Mark E. Brady, PGFD Chief Spokesperson, 240-508-7930
mebrady@co.pg.md.us     @PGFDPIO

Can’t stand being outside in the cold temperatures?  Imagine how your pet feels.  When frigid air hits, the Prince George’s County Animal Management Division reminds pet owners that if it’s too cold for you to be outside, it’s too cold for your pets and advises owners to keep their animals indoors and to closely monitor their exposure to winter elements.  But if your pet must stay outdoors, County law requires you to provide the following protection:

·         A dog house of appropriate size that is dry, draft free and elevated off the ground.
·         A wind flap attached to the doghouse to keep cold air out and warm air in.
·         Non-absorbent bedding like straw or wood shavings to help keep the dog warm.
·         Fresh drinking water; routinely check your pet’s drinking water to make sure it is not frozen and use a secured container to prevent tipping.

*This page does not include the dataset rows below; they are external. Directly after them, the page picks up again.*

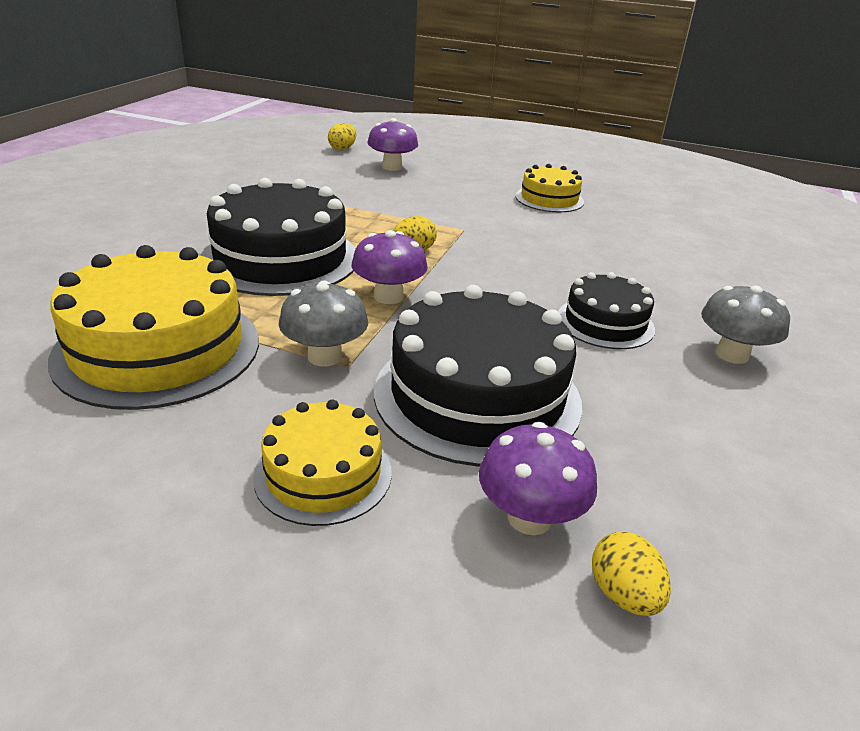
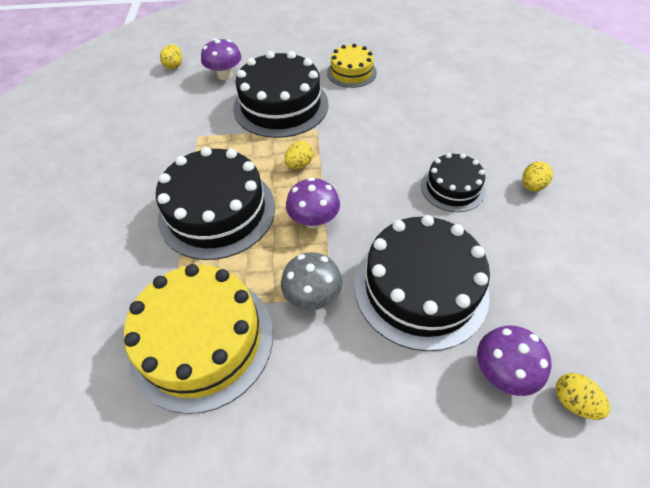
camera: 20 degrees left, 20 degrees up
yellow cake [253,399,392,526] -> none
grey mushroom [701,286,790,364] -> yellow egg [522,161,553,191]
none -> black cake [233,51,329,138]

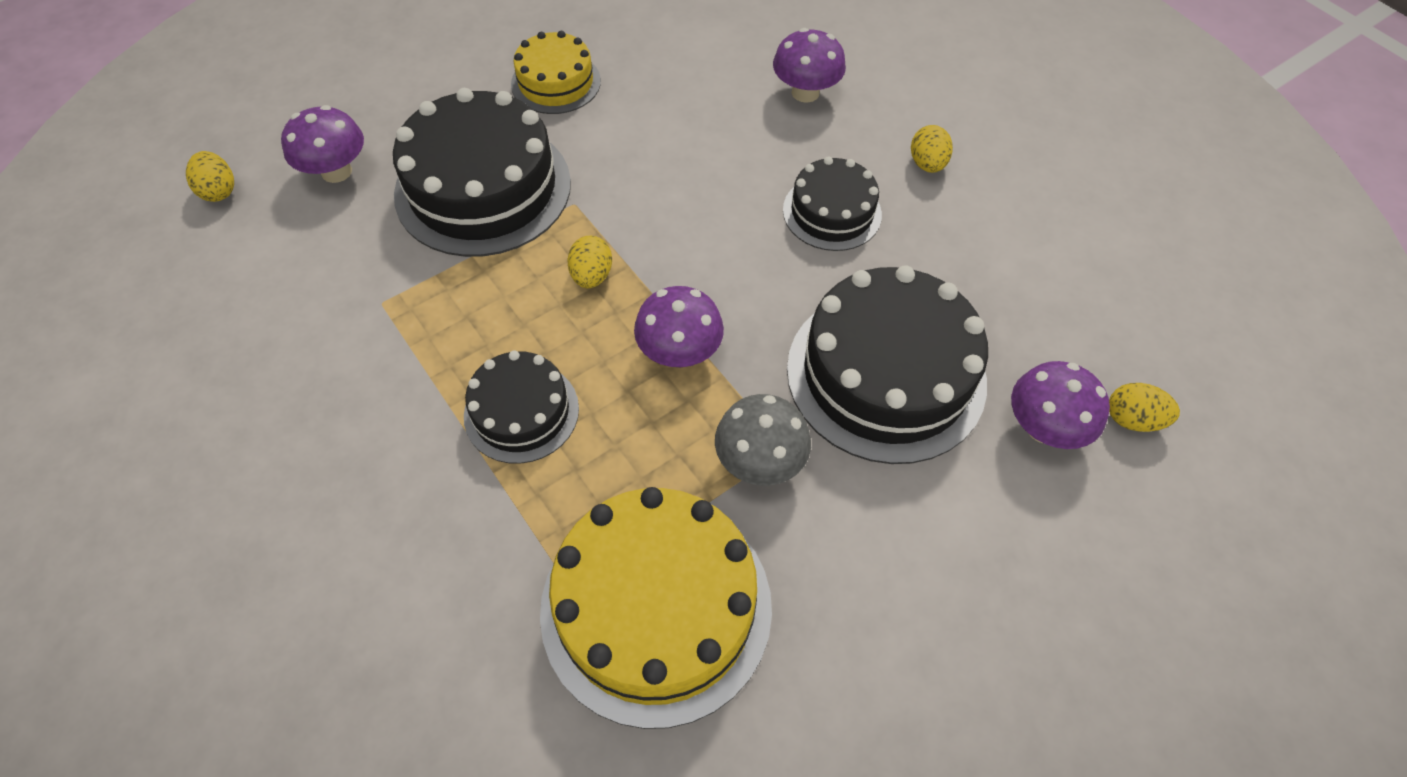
camera: 35 degrees left, 5 degrees up
black cake [156,147,275,260] -> black cake [464,350,579,464], size x0.56
none -> purple mushroom [773,28,846,103]

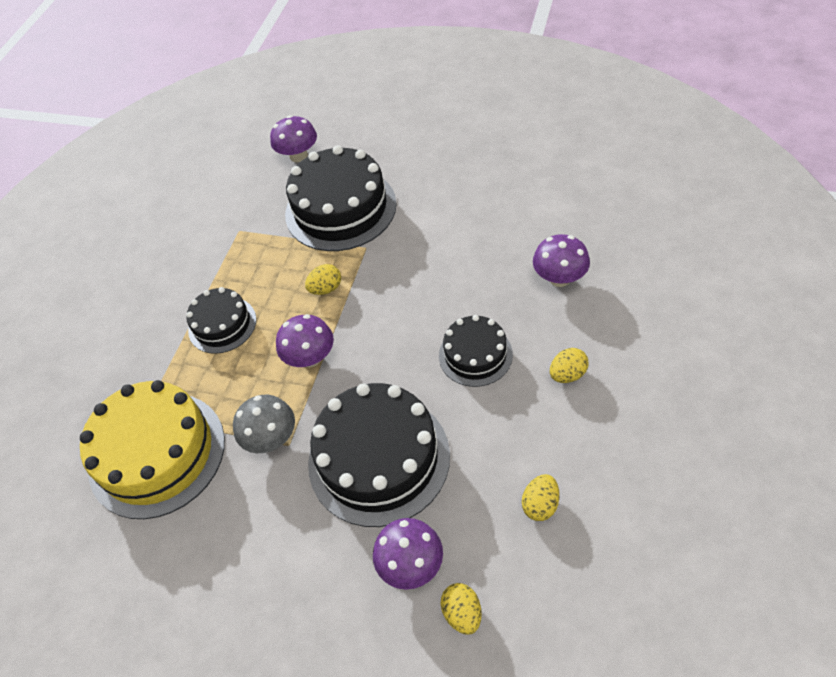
camera: 60 degrees right, 5 degrees down
yellow egg [186,151,234,202] -> yellow egg moved to [522,474,559,521]
yellow cake [511,31,601,114] -> none

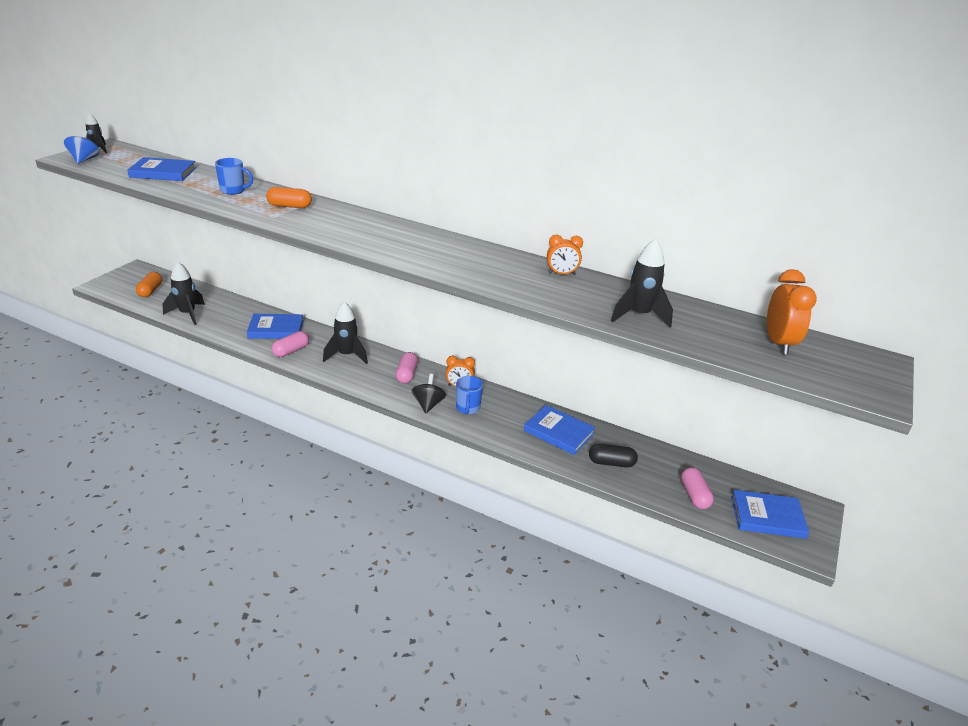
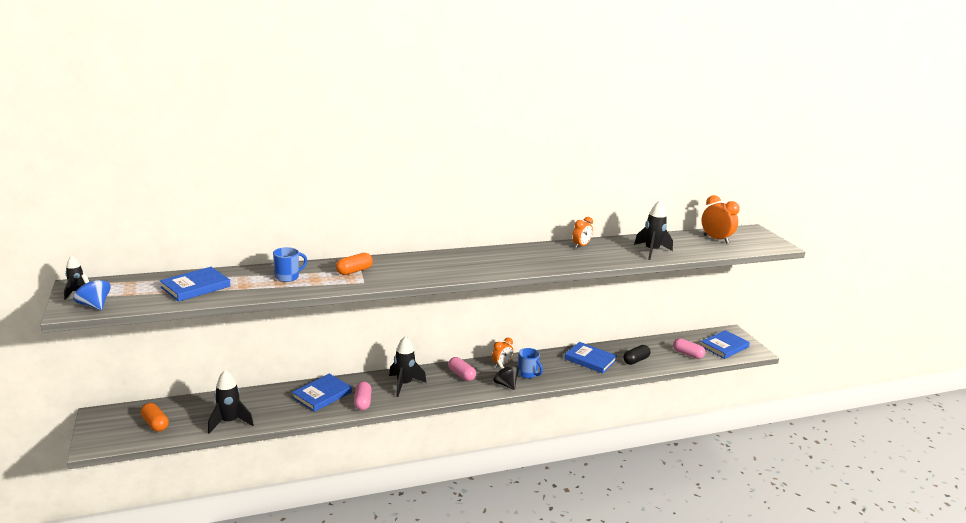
camera: 45 degrees left, 10 degrees down
blue book [524,405,596,455] -> blue book turned 45 degrees clockwise [564,342,617,373]

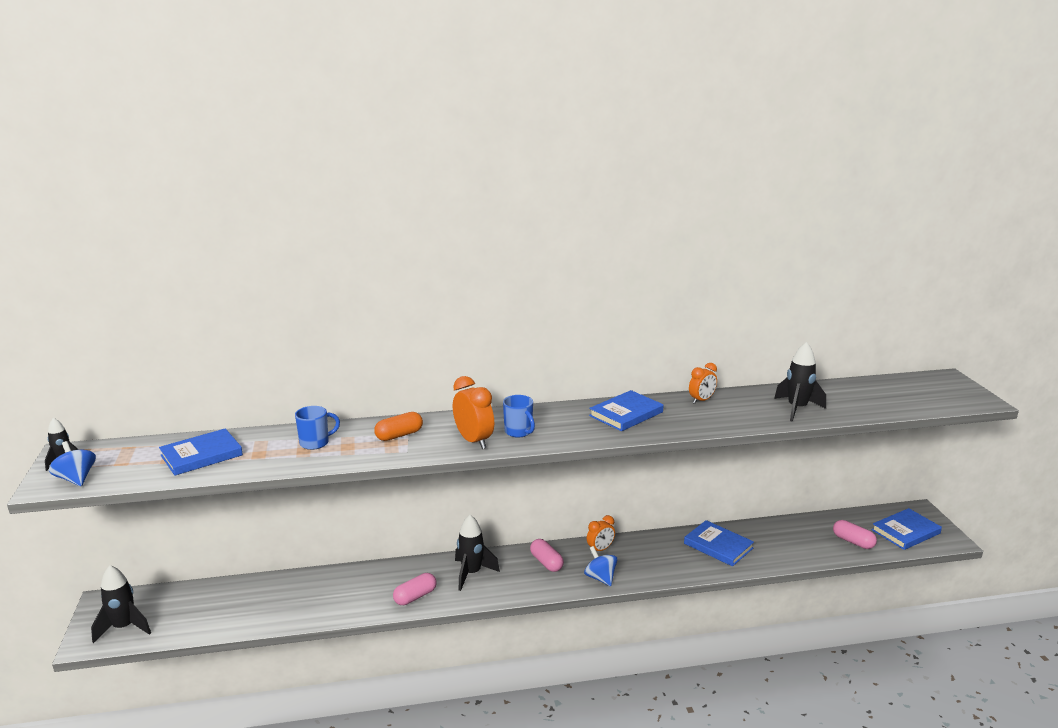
camera: 10 degrees right, 0 degrees up
orange capsule [141,403,169,432] -> none
black rocket [208,370,254,434] -> black rocket moved to [91,565,151,643]
blue book [292,374,352,412] -> blue book moved to [589,390,664,431]
pink capsule [354,381,371,410] -> pink capsule turned 45 degrees clockwise [393,573,437,605]
black spinning top [493,360,519,390] -> blue spinning top [584,546,617,586]
blue mug [518,348,543,378] -> blue mug moved to [503,395,535,438]
black capsule [623,345,651,365] -> none
orange clock [701,195,740,244] -> orange clock moved to [453,376,494,449]

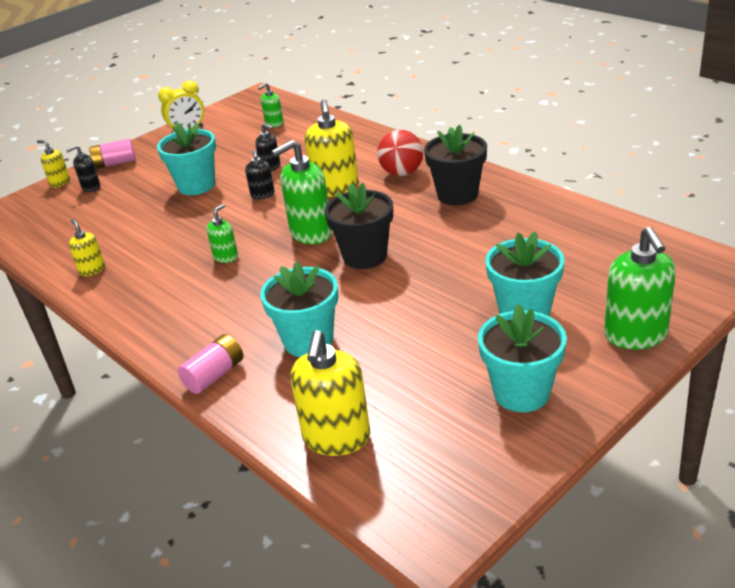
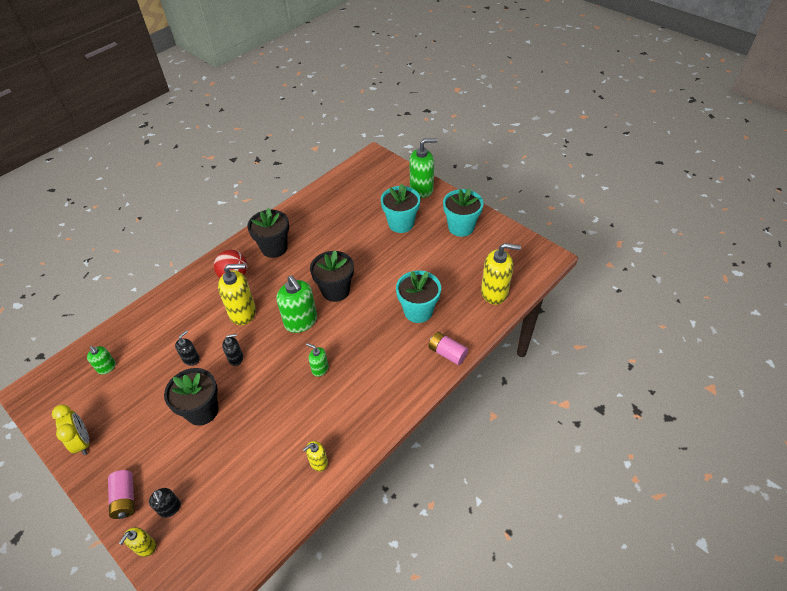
camera: 95 degrees left, 15 degrees up
turquoise flower pot [157,122,216,195] -> black flower pot [164,368,219,426]

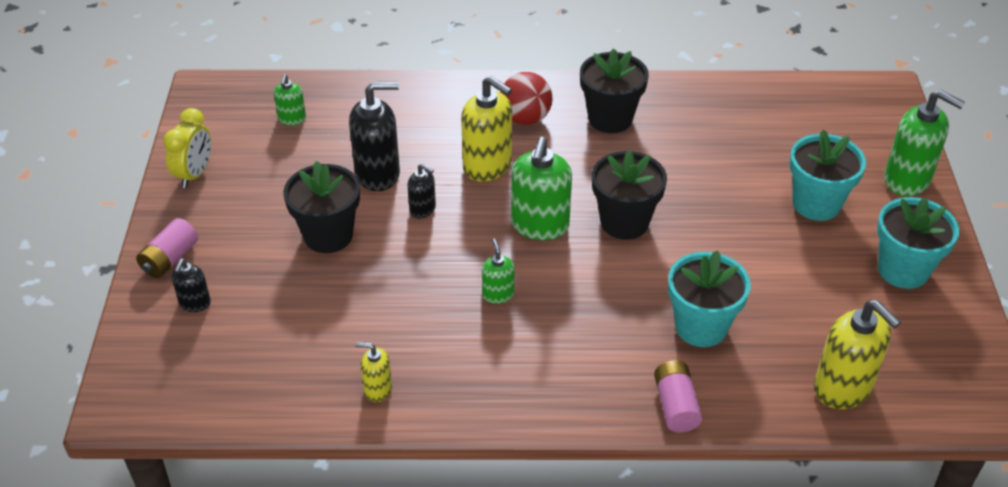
camera: 45 degrees right, 5 degrees down
yellow soap dispenser [119,527,156,557] -> none
black soap dispenser [175,330,200,366] -> black soap dispenser [349,82,400,191], size x1.90

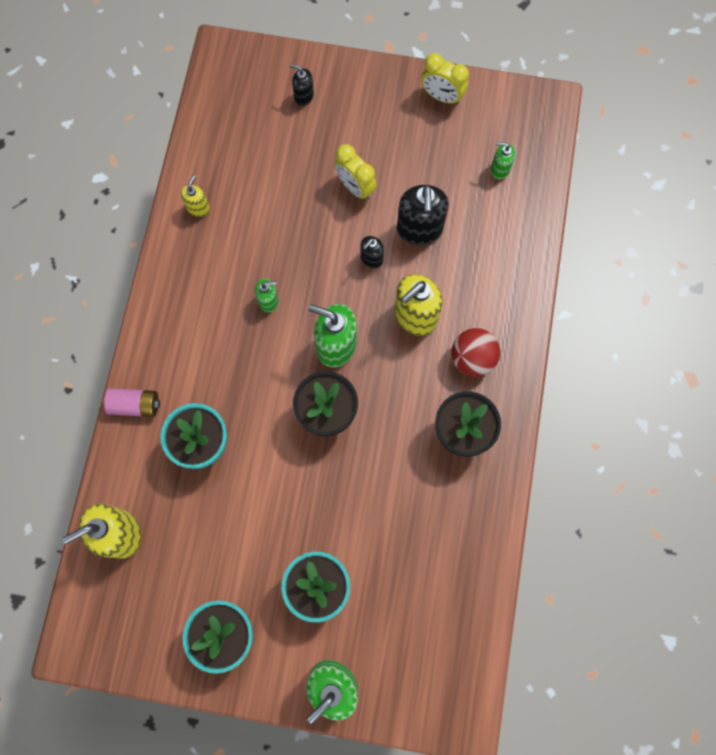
camera: 100 degrees right, 30 degrees up
pink battery [136,218,198,278] -> none
black flower pot [283,161,360,253] -> yellow clock [334,144,377,201]

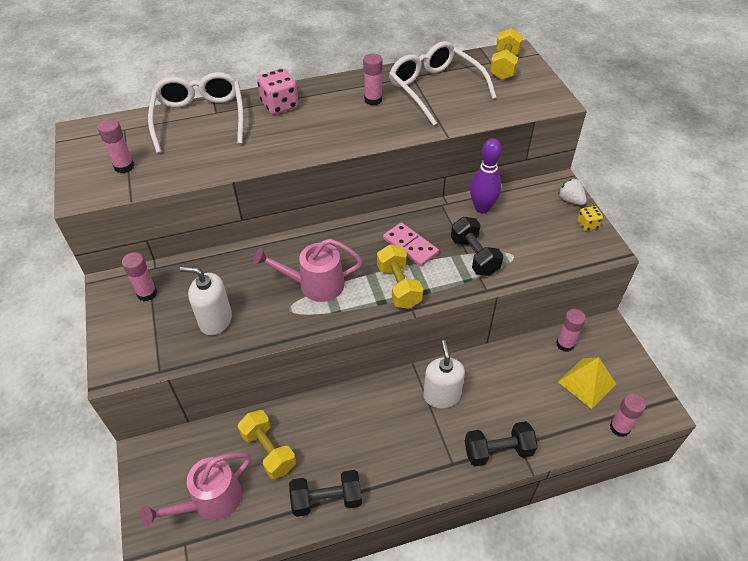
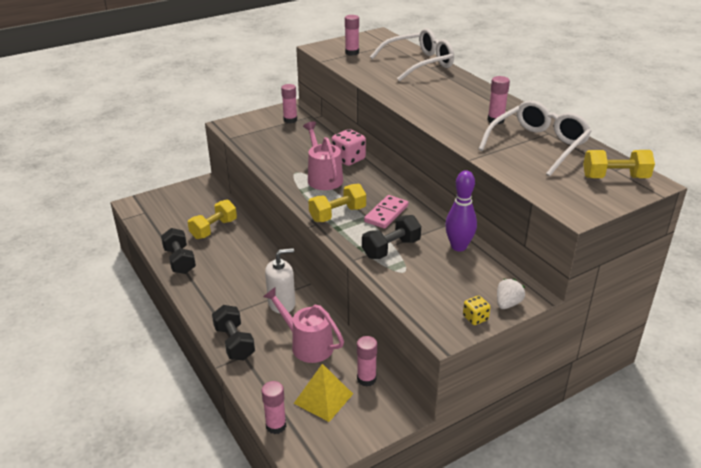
camera: 75 degrees right, 15 degrees down
pink watering can [140,452,251,527] -> pink watering can moved to [263,287,344,363]
white soap dispenser [180,267,232,335] -> none
pink dice [257,68,298,115] -> pink dice moved to [331,129,366,166]

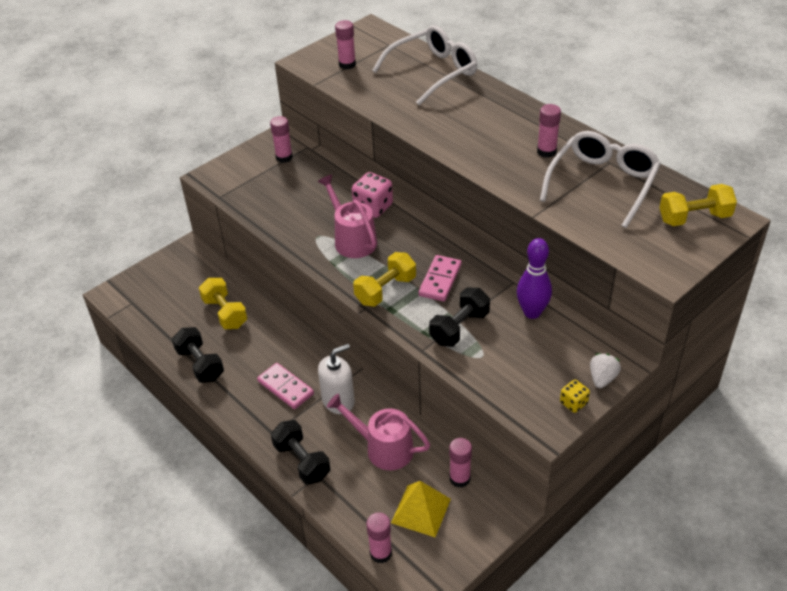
camera: 10 degrees left, 10 degrees up
yellow dumbbell [188,200,237,239] -> yellow dumbbell turned 60 degrees counterclockwise [199,278,247,329]
none -> pink domino [257,363,314,409]

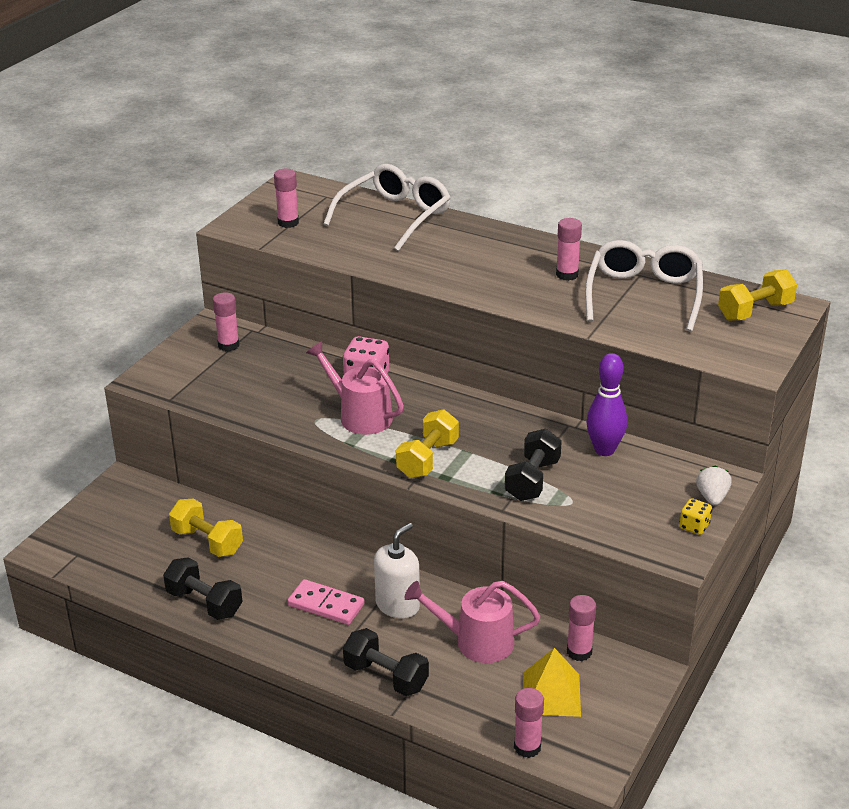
camera: 20 degrees left, 10 degrees down
pink domino [418,255,462,302] -> none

Other cold weather safety tips pet owners should consider include:
  • Keep kittens and puppies under six months, and small or short-haired dogs inside.
  • Consider indoor house training for puppies as they do not handle cold temperatures like their mature counterparts.
  • Consider dressing your pet in specially made coats or sweaters; some pet owners also use booties or other shoe like foot protection.
  • Increase your pets protein to help keep the pets fur healthy.
  • Don’t let your dog off its leash in the snow or ice; they can easily become lost and snow and ice can be dangerous when they are running loose. 
  • Make sure your pet always wears ID tags and is properly licensed and microchipped.
  • Wipe or dry your pet’s feet, legs and stomach when they come in out of the sleet, snow or ice.
  • Never leave your pet in a closed car in the winter. Cold temperatures can quickly create a freezer-like environment in a car putting your pet at risk of hypothermia and frostbite. 
  • Make sure your companion animal has a warm place to sleep with a blanket or pillow, away from drafts.
  • Check your car. Outdoor and feral cats seek shelter from the cold under car hoods, in wheel wells and underneath cars. Knock on the hood and honk the horn to remove any cats nestled in these areas.